**THE DATA:**

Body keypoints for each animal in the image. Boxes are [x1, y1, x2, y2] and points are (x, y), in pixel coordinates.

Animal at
...
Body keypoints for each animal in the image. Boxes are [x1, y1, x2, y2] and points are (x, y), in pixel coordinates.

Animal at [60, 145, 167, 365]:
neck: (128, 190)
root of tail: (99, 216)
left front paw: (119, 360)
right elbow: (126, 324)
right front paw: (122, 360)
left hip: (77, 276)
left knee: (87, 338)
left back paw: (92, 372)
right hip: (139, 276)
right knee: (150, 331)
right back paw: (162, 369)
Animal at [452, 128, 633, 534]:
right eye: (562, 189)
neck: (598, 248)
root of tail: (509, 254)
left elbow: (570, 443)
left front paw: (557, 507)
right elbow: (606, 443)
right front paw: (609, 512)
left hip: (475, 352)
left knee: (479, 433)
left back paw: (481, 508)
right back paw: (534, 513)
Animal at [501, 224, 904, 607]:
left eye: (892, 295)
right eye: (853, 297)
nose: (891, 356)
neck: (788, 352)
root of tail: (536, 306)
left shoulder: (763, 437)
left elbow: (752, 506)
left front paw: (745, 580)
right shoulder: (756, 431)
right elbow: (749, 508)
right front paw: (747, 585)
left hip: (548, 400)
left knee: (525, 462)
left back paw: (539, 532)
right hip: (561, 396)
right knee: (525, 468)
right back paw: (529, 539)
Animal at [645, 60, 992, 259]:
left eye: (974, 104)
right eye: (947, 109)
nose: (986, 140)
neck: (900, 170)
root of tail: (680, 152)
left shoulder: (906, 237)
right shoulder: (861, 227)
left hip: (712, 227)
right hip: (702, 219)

**WORK INSTRUCTION:**
Every line above from the line with "nose: (891, 356)" to the line with "right hip: (702, 219)" is wanted, ends included; write them out exactly and add no other line.

**WRITTEN ANSWER:**
nose: (891, 356)
neck: (788, 352)
root of tail: (536, 306)
left shoulder: (763, 437)
left elbow: (752, 506)
left front paw: (745, 580)
right shoulder: (756, 431)
right elbow: (749, 508)
right front paw: (747, 585)
left hip: (548, 400)
left knee: (525, 462)
left back paw: (539, 532)
right hip: (561, 396)
right knee: (525, 468)
right back paw: (529, 539)
Animal at [645, 60, 992, 259]:
left eye: (974, 104)
right eye: (947, 109)
nose: (986, 140)
neck: (900, 170)
root of tail: (680, 152)
left shoulder: (906, 237)
right shoulder: (861, 227)
left hip: (712, 227)
right hip: (702, 219)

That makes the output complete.